Friday as I was getting ready to go to work, I heard a brief comment on the local news about Washington Mutual being sold to JP Morgan. They did not mention much else… just that simple one liner. As soon as I got to a computer, I went to CNBC.com to see what was going on. And OMG! What was going on was a mess! That one liner definitely did not suffice to explain the gravity of what happened.
Washington Mutual… the WaMu Whoo Hoo… gone! What the @#%$?!?!
A 120 year old bank disappeared over night. According to what I hear… this is the biggest banking failure in history. This seems like a bit of déjà vu. I could have sworn I heard the same story last week, last month. It seems that everyday… we are seeing the “biggest failure in history”. How many more “biggest failures” can we endure?
Really people, I must be sleeping. I am going to wake up any day now and realize that the collapse of the financial industry is a bad dream… a horrible nightmare. But sadly, I know that I am not sleeping and no pinch is going to cure this mess.
So what happened to WAMU?
Basically, Kerry Killinger, former CEO of Washington Mutual, was paid more than $10 million dollars a year to run the bank into the ground. And he did a great job. A bunch of bad judgments and greedy decisions later… WaMu no longer Whoo Hoos.
Killinger left WaMu in utter ruin earlier this month. Towards the end, he tried to redeem his egregious mismanagement by resigning his position as Chairman of the board, raising capital (TPG raised $7 billion dollars - $2 billion of their own money), laying off employees, and restructuring business lines.

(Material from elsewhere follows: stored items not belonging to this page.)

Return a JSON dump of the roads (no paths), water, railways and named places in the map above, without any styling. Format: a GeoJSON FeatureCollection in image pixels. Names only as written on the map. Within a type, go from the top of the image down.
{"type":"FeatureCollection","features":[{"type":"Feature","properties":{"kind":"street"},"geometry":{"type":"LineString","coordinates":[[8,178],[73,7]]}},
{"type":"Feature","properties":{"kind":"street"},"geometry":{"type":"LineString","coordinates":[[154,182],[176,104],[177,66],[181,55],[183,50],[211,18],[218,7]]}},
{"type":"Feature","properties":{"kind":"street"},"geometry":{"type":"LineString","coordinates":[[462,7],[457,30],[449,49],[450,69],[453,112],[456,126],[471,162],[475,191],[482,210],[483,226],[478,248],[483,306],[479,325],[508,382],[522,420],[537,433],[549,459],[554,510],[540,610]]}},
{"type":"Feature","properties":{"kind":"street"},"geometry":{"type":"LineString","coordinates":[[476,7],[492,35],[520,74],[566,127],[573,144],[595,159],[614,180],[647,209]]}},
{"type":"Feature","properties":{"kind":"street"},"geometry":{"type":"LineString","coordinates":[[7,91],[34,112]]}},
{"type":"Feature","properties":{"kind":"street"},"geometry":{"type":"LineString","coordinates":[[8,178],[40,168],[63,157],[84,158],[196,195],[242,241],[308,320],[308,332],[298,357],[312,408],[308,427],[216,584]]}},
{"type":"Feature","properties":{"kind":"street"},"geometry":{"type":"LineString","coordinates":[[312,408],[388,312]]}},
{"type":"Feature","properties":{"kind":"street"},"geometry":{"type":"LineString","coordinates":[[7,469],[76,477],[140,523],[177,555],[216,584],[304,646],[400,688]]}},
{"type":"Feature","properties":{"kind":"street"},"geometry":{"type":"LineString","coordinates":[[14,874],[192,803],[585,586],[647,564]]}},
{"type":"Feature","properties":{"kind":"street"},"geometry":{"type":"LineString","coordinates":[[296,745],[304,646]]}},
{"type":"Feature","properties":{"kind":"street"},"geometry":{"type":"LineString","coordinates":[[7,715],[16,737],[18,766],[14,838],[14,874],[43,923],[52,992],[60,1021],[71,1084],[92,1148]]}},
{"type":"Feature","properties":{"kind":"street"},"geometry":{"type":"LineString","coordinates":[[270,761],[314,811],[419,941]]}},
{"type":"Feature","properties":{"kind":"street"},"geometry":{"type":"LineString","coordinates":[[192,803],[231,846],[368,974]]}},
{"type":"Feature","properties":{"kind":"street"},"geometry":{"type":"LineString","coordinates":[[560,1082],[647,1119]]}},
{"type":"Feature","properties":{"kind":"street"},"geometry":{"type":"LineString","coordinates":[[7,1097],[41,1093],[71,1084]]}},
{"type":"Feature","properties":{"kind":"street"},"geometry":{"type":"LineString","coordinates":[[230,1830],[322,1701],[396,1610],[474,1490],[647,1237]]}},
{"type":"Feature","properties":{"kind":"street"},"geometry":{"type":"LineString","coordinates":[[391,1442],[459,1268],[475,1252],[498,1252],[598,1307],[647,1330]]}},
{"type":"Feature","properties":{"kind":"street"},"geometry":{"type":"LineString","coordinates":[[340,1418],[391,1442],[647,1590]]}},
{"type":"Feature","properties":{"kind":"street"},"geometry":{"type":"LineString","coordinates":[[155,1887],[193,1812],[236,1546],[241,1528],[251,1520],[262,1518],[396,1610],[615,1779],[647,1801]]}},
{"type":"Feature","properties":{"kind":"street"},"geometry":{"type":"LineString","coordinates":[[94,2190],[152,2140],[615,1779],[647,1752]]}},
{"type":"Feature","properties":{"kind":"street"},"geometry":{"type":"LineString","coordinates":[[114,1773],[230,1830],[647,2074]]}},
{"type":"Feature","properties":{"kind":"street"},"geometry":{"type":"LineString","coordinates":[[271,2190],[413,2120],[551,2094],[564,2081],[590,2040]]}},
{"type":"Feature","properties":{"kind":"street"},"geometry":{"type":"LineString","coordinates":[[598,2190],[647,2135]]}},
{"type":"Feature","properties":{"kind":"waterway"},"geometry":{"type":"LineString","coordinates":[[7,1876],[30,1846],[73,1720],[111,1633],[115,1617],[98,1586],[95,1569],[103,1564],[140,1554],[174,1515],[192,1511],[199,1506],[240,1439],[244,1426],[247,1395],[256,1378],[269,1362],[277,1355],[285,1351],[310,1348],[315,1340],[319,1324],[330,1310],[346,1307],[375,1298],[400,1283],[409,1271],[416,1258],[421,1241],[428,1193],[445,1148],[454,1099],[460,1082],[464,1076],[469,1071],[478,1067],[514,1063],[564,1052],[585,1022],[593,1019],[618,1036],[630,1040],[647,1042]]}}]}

And to be honest, I thought his attempts to save WaMu might actually work. (But boy was I wrong!) Apparently using bicycle patches to fill a gigantic hole ain’t enough to keep the Titanic from sinking.
But what finally took the stern under… since the fall of AIG, Lehman Brothers and Merrill Lynch on September 15th, WaMu customers withdrew nearly $17 billions dollars in deposits. The run on the bank rendered it virtually insolvent. And as we learned from the recent descend of Indy Mac, for a bank… no liquidity means the feds will be arriving soon to put it out of its misery.
The FDIC came in, took over Washington Mutual, sold it to JP Morgan for $1.9 billion dollars… it was all a rather seamless transition for accountholders. But for WaMu stockholders, for WaMu bondholders, for TPG who had just invested $2 billion dollars in WaMu… well they are up the creek without a paddle. Or to describe it more accurately, the value of their portfolio is as deep as Atlantic seafloor… (Yeah…  chilling with the Titanic.)
But seriously this is the one thing that really bothers me about WaMu’s downfall… stockholders and bondholders got screwed.
You see… When you buy a company’s stock, that means you are buying equity… ownership in the company. For WaMu shareholders… holding equity in a company that no longer exists means you are left with nothing. The value of the stock… $0!
And… When you buy a company’s bonds… that means you are giving the company a loan. The bond is like an IOU. For WaMu bondholders… having bonds from a company that no longer exists means that the paper it is written on has more value than the bond itself. The value of the bond… $0!
And just because you may own individual WaMu stocks and bonds… don’t think this will not impact you. It will. Many institutional investors, such as pension funds, mutual funds and other banks and insurance companies, owned the majority of WaMu stocks and bonds. These pension funds are in charge of our retirement security. These mutual funds are a part of our 401Ks… our children’s 529 accounts! If you have any money invested anywhere… then odds are you held some stake in WaMu’s success or failure. And because WaMu failed, the value of your assets dropped.
And aside from the financial impact, the psychological impacts are more far reaching. If consumer confidence wasn’t completely shot before, you can be guaranteed that it is now. Consumer confidence measures how consumers feel about the current and future state of the economy. When consumer confidence is low, then people stop spending (which contributes even more to the economic depression) and start stockpiling money… just in case.
But this situation is different in that consumers no longer feel confidence in the finance industry. This means that instead of stockpiling money in savings accounts, folks feel more security with stockpiling it under their pillows. And when people began taking their money out of banks… well you know what happens next (IndyMac, WaMu).
The whole thing is cyclical and as it  continues the problem gets worse.
I, for one, tend to be an optimist. And I am certainly a strong believer in free enterprise and the ability of the market to correct itself. But even I, with my typically rosy outlook, am getting worried. I keep looking for the plunge to end, but the end is nowhere in sight. Every time I think it can’t get any worse. .. it gets worse times 2. I just hope that WaMu will be the last to sink, but for some reason I feel that the dominoes have just begun to fall.